FBI officials, who are overseeing the investigation, say they are not convinced that the three men posed a serious threat of violence on their own. But the bureau is continuing to investigate the possibility that they were part of a larger group planning to attack National Guard installations, synagogues and other locations in Southern California.
The latest suspect to be arrested is Hamad Riaz Samana, 21, a Pakistani citizen who was taken into custody this month and is being held by federal officials on unspecified charges.
The two other suspects, Levar Haney Washington, 25, and Gregory Vernon Patterson, 21, were arrested in early July by the police in Torrance, California, in connection with a series of gas station robberies this spring. They are being held in a Los Angeles jail, charged with 10 counts of robbery and attempted robbery.
Radical literature
A search of the Los Angeles apartment of Washington, a former gang member who was recently released from prison in Folsom, California, yielded what the police called radical Islamist literature, bulletproof vests and the addresses of nearly two dozen sites in Southern California that may have been chosen for as a target. The sites included National Guard recruitment centers, the Israeli Consulate in Los Angeles, several synagogues and the ticket counter at Los Angeles International Airport of El Al, the national airline of Israel.
Officials at the Los Angeles offices of the FBI and the US attorney declined to describe the scope of the investigation or say whether other suspects were in custody or being sought.
A counterterrorism official at the Los Angeles Police Department, who spoke only anonymously because the bureau is the lead agency in the case, said the authorities had identified several people suspected of being associates of the three men. But the official said he did not believe that anyone still at large posed a threat.
Ties to extremism
An FBI official in Washington, who demanded anonymity because the investigation is continuing, said the authorities were investigating five or six men in California prisons who might have ties to Islamic extremism through a group identified by prison officials as Jamiyyat Ul Islam Is Saheeh, or the Assembly of Authentic Islam. The group is unknown to federal officials, he said, and seems to be "their own concoction."
A senior Los Angeles police commander, Assistant Chief George Gascon, told reporters on Wednesday that investigators believed the group had planned to carry out attacks around Sept. 11 or during the Yom Kippur holy days in October.

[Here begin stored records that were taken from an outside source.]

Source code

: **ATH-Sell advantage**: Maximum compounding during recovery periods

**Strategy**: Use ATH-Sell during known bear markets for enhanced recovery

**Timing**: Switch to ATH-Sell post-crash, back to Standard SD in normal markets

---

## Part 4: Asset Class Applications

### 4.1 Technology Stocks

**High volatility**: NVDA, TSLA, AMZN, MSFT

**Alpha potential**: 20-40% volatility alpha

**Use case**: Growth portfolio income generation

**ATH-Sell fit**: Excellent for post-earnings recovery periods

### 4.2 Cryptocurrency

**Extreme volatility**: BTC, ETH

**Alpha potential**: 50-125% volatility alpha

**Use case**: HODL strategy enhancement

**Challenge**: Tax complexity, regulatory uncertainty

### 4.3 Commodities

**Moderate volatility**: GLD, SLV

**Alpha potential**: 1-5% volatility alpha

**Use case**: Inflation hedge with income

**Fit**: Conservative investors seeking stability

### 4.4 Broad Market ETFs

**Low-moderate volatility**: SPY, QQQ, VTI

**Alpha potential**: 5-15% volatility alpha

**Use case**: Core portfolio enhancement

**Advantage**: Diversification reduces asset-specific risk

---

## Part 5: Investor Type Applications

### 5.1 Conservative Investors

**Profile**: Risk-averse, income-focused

Discussing the men in custody, the bureau official in Washington said counterterrorism investigators "are looking to see if there was the possibility that these guys were going to do anything." He said that the discovery of radical Islamic literature in Washington's apartment was a matter of concern but that the authorities were not ready to describe the men as members of a terrorist cell.
"People have drawn conclusions that we haven't drawn yet," the official said.
Converts
Washington converted to Islam while in state prison for a 1999 assault and robbery conviction, a spokeswoman for the Los Angeles County district attorney's office said. The man charged with him in this spring's robberies, Patterson, was also a Muslim convert and was helping Washington "reassimilate" to life outside of prison, said the spokeswoman, Sandi Gibbons.
Jerome Haig, a court-appointed lawyer for Washington, said the suspect had pleaded not guilty to the robbery charges. Haig said federal officials had given him no information about their terrorism investigation.